I attended the OUTsider Festival again this year in Austin, and again they totally hit it out of the park. Five days of fabulous queer art and community here in Austin. So much discussion about the relationships between sexuality in art, queer space and place, diversity and representation in art, art and activism. I’m still processing and I’m too busy to really review the performances like I did last year. This year was just about soaking it all in. But I think queer art can really push boundaries and taboo spaces in our culture in a way that no other art does. It’s vibrant and vital and challenging and uncomfortable and glorious.
And once again, the festival has me rethinking my entire life. Being surrounded by so many amazing queer artists gets me itching to perform again. I don’t think doing the occasional open mic night is enough. And right now, I’m already planning workshops and events, so what’s one more? I think I may have enough flexibility in my schedule right now to really go for it.
I am hosting four events in March which feels like enough, but in April I am going to think about where and how I can have a regular event for workshopping performance pieces. For the past several years, a lot of my creative energy has been funneled through here. But what I’m really interested in are face-to-face interactions. Transforming my thoughts and stories into performance art.

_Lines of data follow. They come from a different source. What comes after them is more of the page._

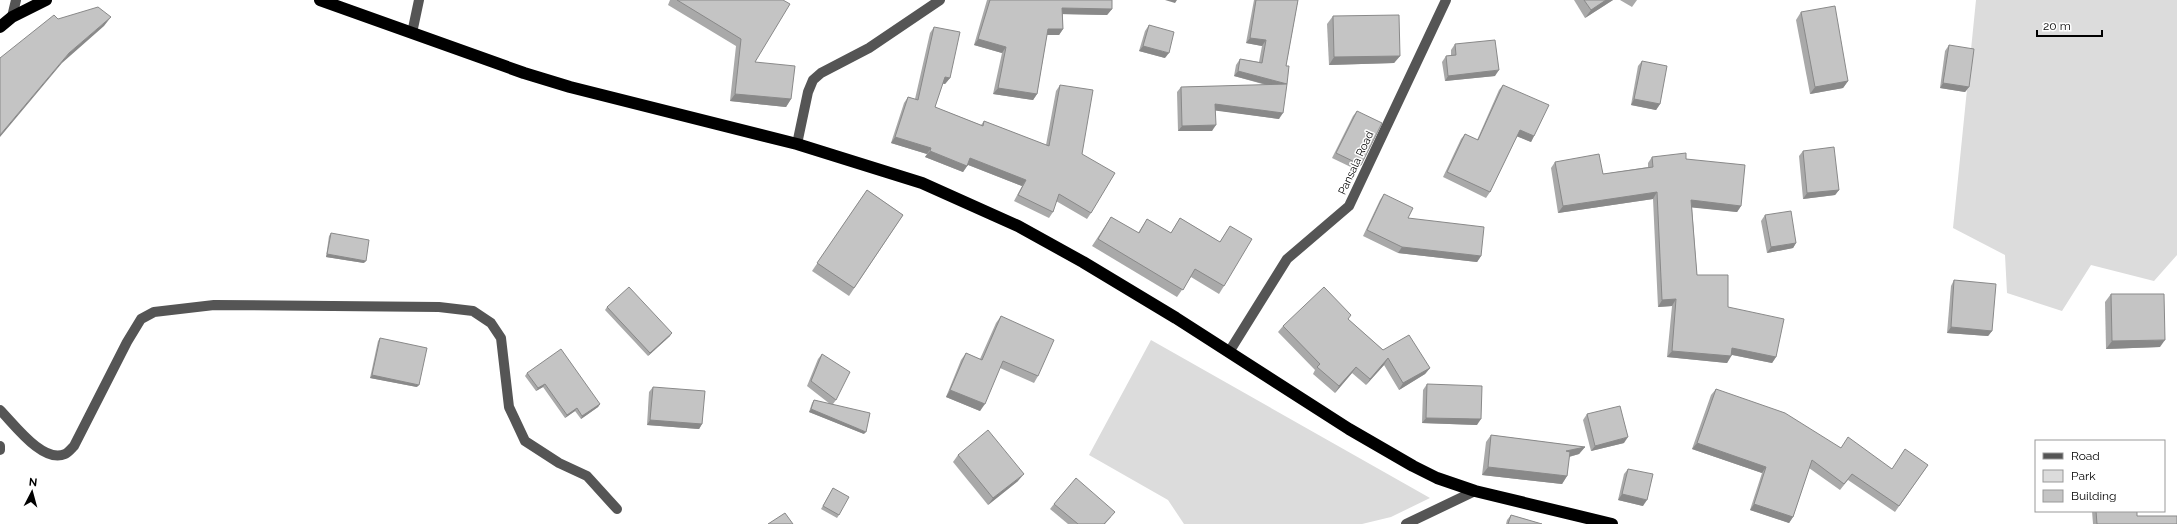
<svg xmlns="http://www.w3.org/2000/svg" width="2177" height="524" font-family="Raleway,sans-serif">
	<rect width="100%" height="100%" fill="#fff"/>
	<g fill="#dcdcdc">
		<polygon points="1976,0 2177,0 2177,255 2154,281 2091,265 2062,311 2007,293 2005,255 1953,228"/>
		<polygon points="1151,340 1430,498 1391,517 1362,524 1184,524 1168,500 1089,455"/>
	</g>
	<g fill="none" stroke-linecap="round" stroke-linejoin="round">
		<g stroke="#555" stroke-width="10">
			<polyline points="12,17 16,0"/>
			<polyline points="412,33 419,0"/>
			<polyline points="797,144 808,92 813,80 821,73 869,48 940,0"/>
			<polyline points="1229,352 1287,259 1349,206 1446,0"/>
			<path d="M 0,410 C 14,424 43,464 65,454 C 68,453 72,448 74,446 L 127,342 L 141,319 L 154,312 L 214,305 L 439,307 L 473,311 L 491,323 L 501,338 L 509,407 L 525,441 L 559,463 L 587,476 L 617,509"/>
			<polyline points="0,446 0,450"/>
			<polyline points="1406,524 1475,491"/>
		</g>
		<g stroke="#000" stroke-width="12">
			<polyline points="320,0 524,73 570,87 797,144 922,183 1018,226 1083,262 1176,318 1349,429 1413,466 1437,478 1475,491 1612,524"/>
			<polyline points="0,27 12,17 46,0"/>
		</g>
	</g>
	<g fill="#a9a9a9">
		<polygon points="670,0 783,0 755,62 791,99 786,107 730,101 736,46 668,5"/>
		<polygon points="987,0 1112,0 1112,9 1107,15 1063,14 1063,29 1059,35 1047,35 1037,94 1033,100 993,94 1002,53 974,45"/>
		<polygon points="1254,0 1298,0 1286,66 1279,119 1215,110 1212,131 1178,131 1177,92 1181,87 1266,85 1234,76 1236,65 1240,59 1259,62 1262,46 1246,43"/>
		<polygon points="1574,0 1613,0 1585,18"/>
		<polygon points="1620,0 1637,0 1632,7"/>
		<polygon points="1801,12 1848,81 1843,88 1810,94 1796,20"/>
		<polygon points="1333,16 1400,56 1394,63 1329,65 1327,24"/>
		<polygon points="1149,25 1165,58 1139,51 1145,31"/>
		<polygon points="934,27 950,78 945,84 942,83 935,107 981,125 984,121 1046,145 1056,91 1060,85 1082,154 1091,213 1087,219 1056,201 1053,212 1049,218 1014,201 1022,186 968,165 963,172 925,157 927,154 891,143 904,103 908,97 915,99 930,33"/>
		<polygon points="1455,44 1495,76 1445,81 1442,62 1446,56 1451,55 1451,50"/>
		<polygon points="1949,45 1969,87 1965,92 1940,88 1945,51"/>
		<polygon points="1642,61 1660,104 1656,110 1631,105 1638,66"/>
		<polygon points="1503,85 1534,136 1531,142 1517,136 1490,192 1486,198 1443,177 1461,139 1465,134 1477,140 1499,90"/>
		<polygon points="1357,111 1361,165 1357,170 1332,158 1353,116"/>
		<polygon points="1803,151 1839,190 1835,195 1803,199 1799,156"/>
		<polygon points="1652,157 1686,159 1741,206 1737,212 1692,207 1697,275 1776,357 1772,363 1732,355 1727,363 1667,357 1672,306 1658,307 1653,199 1558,213 1551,168 1555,162 1603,174 1648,167 1648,163"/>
		<polygon points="867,190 903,215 849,296 812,271"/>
		<polygon points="1384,194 1408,218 1481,256 1477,262 1398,253 1363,236 1380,200"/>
		<polygon points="1765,215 1796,243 1793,248 1767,253 1761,221"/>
		<polygon points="1111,217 1138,233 1147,219 1171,233 1180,218 1220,242 1230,226 1224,286 1219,294 1191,277 1177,297 1092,246"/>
		<polygon points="331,233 364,263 326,257 329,236"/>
		<polygon points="1954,280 1992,331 1988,336 1947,333 1951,286"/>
		<polygon points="2111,294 2160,347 2106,349 2105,302"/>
		<polygon points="607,307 670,336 648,356 605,310"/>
		<polygon points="1001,316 1038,376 1034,383 1000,368 980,411 946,397 961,360 966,353 980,359 996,323"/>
		<polygon points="1348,319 1383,350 1430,368 1425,374 1399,390 1384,365 1366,385 1352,373 1335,393 1313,374 1315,370 1278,332 1283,326"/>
		<polygon points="380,338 417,387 370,378 378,341"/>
		<polygon points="822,354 836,400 833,404 864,434 809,412 812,403 814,400 830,404 807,386 818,359"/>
		<polygon points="527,373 600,404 598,407 581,419 575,411 565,418 543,387 536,391 525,376"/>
		<polygon points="1427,384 1477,425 1422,423 1423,390"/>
		<polygon points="653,387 702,424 699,429 647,425 649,392"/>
		<polygon points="1716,389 1841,448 1892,469 1928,465 1895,512 1848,480 1840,490 1809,468 1793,517 1789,523 1750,510 1762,473 1692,449 1711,395"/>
		<polygon points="1587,414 1624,443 1591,451 1583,420"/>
		<polygon points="1491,435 1585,447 1579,454 1569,457 1567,476 1562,484 1482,475 1486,442"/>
		<polygon points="958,455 1018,481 988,505 953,462"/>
		<polygon points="1628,469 1643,506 1618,500 1624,474"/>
		<polygon points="833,488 839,515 837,518 821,509"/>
		<polygon points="1054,504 1111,517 1105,524 1068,524 1050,509"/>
		<polygon points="2092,511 2137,511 2137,516 2177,524 2093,524"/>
		<polygon points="1511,515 1542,524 1506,524 1507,520"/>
	</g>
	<g fill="#898989">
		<polygon points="1165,0 1177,0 1175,3"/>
		<polygon points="1606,0 1613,0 1585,18 1591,10"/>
		<polygon points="1062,8 1112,9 1107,15 1058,14"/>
		<polygon points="111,17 104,26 62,63 0,137 0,135 69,53"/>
		<polygon points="1048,29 1063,29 1059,35 1044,35"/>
		<polygon points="1250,38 1266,40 1262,46 1246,43"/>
		<polygon points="978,39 1006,47 1002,53 974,45"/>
		<polygon points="1143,46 1169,53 1165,58 1139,51"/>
		<polygon points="1400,56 1394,63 1329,65 1334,57"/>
		<polygon points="1499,70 1495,76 1445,81 1448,76"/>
		<polygon points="1238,71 1287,84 1283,89 1234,76"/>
		<polygon points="945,77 950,78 945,84 940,83"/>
		<polygon points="1848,81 1843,88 1810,94 1815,87"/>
		<polygon points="1943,83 1969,87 1965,92 1940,88"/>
		<polygon points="998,88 1037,94 1033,100 993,94"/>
		<polygon points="735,94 791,99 786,107 730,101"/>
		<polygon points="1634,99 1660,104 1656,110 1631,105"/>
		<polygon points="1215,104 1283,113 1279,119 1211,110"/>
		<polygon points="1216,125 1212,131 1178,131 1182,126"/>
		<polygon points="1520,130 1534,136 1531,142 1516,136"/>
		<polygon points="895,137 931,148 927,154 891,143"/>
		<polygon points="930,151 967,166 963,172 925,157"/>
		<polygon points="970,158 1026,180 1022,186 966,164"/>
		<polygon points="1839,190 1835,195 1803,199 1807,193"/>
		<polygon points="1657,192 1653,199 1558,213 1563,206"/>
		<polygon points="1691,200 1741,206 1737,212 1687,207"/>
		<polygon points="1796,243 1793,248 1767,253 1771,247"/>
		<polygon points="1402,247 1481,256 1477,262 1398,253"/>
		<polygon points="327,254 366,261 364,263 326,257"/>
		<polygon points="1676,299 1672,306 1658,307 1662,300"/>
		<polygon points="1951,327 1992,331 1988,336 1947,333"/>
		<polygon points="672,333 670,336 648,356 650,353"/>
		<polygon points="2165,340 2160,347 2106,349 2112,341"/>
		<polygon points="1732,348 1776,357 1772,363 1728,354"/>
		<polygon points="1672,351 1731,356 1727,363 1667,357"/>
		<polygon points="1388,358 1384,365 1366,385 1370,379"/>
		<polygon points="1356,367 1352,373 1335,393 1339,386"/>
		<polygon points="1430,368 1425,374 1399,390 1403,383"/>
		<polygon points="372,375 419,385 417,387 370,378"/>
		<polygon points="545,384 543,387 536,391 538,388"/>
		<polygon points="950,390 985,404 980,411 946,397"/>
		<polygon points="600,404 598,407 581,419 582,416"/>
		<polygon points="577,408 575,411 565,418 567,415"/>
		<polygon points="811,409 866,432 864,434 809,412"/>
		<polygon points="1426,418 1481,419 1477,425 1422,423"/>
		<polygon points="650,420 702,424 699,429 647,425"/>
		<polygon points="1628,437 1624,443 1591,451 1595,446"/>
		<polygon points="1697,443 1766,467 1762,473 1692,449"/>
		<polygon points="1585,447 1579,454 1561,459 1566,451"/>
		<polygon points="1488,467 1567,476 1562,484 1482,475"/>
		<polygon points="1024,474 1018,481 988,505 993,498"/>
		<polygon points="1622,494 1647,500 1643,506 1618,500"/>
		<polygon points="1754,504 1793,517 1789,523 1750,510"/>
	</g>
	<g fill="#c4c4c4" stroke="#898989">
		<polygon points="677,0 783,0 790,4 755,62 795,66 791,99 735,94 741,39"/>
		<polygon points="990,0 1112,0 1112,9 1062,8 1063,29 1048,29 1037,94 998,88 1006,47 978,39"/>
		<polygon points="1256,0 1298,0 1286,66 1289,66 1287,84 1238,71 1240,59 1262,63 1266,40 1250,38"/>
		<polygon points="1584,0 1606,0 1591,10"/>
		<polygon points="1835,6 1848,81 1815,87 1801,12"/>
		<polygon points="98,7 111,17 69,53 0,135 0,58 54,15 58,19"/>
		<polygon points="1399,15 1400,56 1334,57 1333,16"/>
		<polygon points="1149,25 1174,32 1169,53 1143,46"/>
		<polygon points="934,27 960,32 950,78 945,77 935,107 983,126 984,121 1049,146 1060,85 1093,90 1082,154 1115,173 1091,213 1059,194 1053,212 1018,195 1026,180 970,158 967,166 930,151 931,148 895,137 908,97 918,100"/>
		<polygon points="1495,40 1499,70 1448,76 1446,56 1456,55 1455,44"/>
		<polygon points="1949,45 1974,49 1969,87 1943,83"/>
		<polygon points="1642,61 1667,66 1660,104 1634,99"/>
		<polygon points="1287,84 1283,113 1215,104 1216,125 1182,126 1181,87"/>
		<polygon points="1503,85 1549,105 1534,136 1520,130 1490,192 1447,172 1465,134 1478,140"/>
		<polygon points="1357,111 1382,123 1361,165 1336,153"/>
		<polygon points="1834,147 1839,190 1807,193 1803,151"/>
		<polygon points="1686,153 1686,159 1745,165 1741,206 1691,200 1697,275 1728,275 1728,307 1784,319 1776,357 1732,348 1731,356 1672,351 1676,299 1662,300 1657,192 1563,206 1555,162 1599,154 1603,174 1653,167 1652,157"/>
		<polygon points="867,190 903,215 854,288 817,263"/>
		<polygon points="1384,194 1413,208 1408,218 1484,227 1481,256 1402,247 1367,230"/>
		<polygon points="1791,211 1796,243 1771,247 1765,215"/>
		<polygon points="1111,217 1139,233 1147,219 1171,233 1180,218 1220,242 1230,226 1252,239 1224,286 1195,269 1183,290 1098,239"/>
		<polygon points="331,233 369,240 366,261 327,254"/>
		<polygon points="1954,280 1996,284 1992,331 1951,327"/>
		<polygon points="629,287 672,333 650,353 607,307"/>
		<polygon points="1324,287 1351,315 1348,319 1383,350 1409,335 1430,368 1403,383 1388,358 1370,379 1356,367 1339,386 1317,367 1320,364 1283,326"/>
		<polygon points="2111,294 2164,294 2165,340 2112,341"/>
		<polygon points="1001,316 1054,340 1038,376 1003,361 985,404 950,390 966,353 982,360"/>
		<polygon points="380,338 427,348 419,385 372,375"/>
		<polygon points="561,349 600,404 582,416 577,408 567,415 545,384 538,388 527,373"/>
		<polygon points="822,354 850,372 836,400 811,381"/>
		<polygon points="1427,384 1482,386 1481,419 1426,418"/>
		<polygon points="653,387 705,391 702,424 650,420"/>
		<polygon points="1716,389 1785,413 1841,448 1848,437 1892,469 1905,449 1928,465 1899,506 1852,474 1844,484 1812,460 1793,517 1754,504 1766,467 1697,443"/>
		<polygon points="814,400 870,413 866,432 811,409"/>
		<polygon points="1620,406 1628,437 1595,446 1587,414"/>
		<polygon points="988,430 1024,474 993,498 958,455"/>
		<polygon points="1491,435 1585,447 1566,451 1570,452 1567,476 1488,467"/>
		<polygon points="1628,469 1653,474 1647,500 1622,494"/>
		<polygon points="1076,478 1115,512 1104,524 1078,524 1054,504"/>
		<polygon points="833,488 849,497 839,515 823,506"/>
		<polygon points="2096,511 2137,511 2137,516 2177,516 2177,524 2097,524"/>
		<polygon points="785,513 793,524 768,524"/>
		<polygon points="1511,515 1542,524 1508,524"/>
	</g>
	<g text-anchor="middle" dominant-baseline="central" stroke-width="3" stroke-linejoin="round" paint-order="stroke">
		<g font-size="11" fill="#000" stroke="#fff">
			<text transform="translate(1356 163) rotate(-65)">Pansala Road</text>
		</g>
	</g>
	<rect x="2035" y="440" width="130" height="72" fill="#ffffff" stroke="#999999"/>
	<rect x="2043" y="453" width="20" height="6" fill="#555555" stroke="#999999"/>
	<text x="2071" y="460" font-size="12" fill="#000000">Road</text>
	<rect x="2043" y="470" width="20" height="12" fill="#dcdcdc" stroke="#999999"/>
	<text x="2071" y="480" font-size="12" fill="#000000">Park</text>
	<rect x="2043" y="490" width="20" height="12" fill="#c4c4c4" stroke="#999999"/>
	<text x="2071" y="500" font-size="12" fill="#000000">Building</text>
	<g transform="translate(32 492) rotate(6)" stroke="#ffffff" stroke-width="3" paint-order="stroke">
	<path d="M0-3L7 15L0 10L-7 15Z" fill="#000000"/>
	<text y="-6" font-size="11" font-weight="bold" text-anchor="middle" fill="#000000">N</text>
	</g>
	<path d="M2037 30v6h65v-6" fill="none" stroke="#000000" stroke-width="2"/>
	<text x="2043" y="30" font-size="12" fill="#000000" stroke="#ffffff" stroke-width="3" paint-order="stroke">20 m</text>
</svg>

Plus, I don’t think I can really be a teaching artist without being an artist first. If my creativity is blocked, how can I truly facilitate the art of others? I need to be embodying what I am trying to teach, which means being vulnerable and out there and telling my stories. Leading by example.
That doesn’t mean I won’t be keeping up with this. But what it does mean is that I’m going to rethink my Patreon campaign and how I use it. I think the first contribution level will remain connected to my blog, but higher levels of patronage will allow access to drafts of pieces that I will be performing in Austin. Content which isn’t available elsewhere online.
The only way I’m ever going to be able to create a one woman show is just to do it. To write bits and pieces of things and perform them and see what sticks. There are people holding space for poetry, improv, and comedy in Austin, but there isn’t exactly a space for performance artists that I am aware of. But I can’t be the only one out there.
I can start writing now, and then have something ready by the time I find a space willing to host me.
I still think drama therapy will provide a more accessible means for helping others, but I also have to help myself.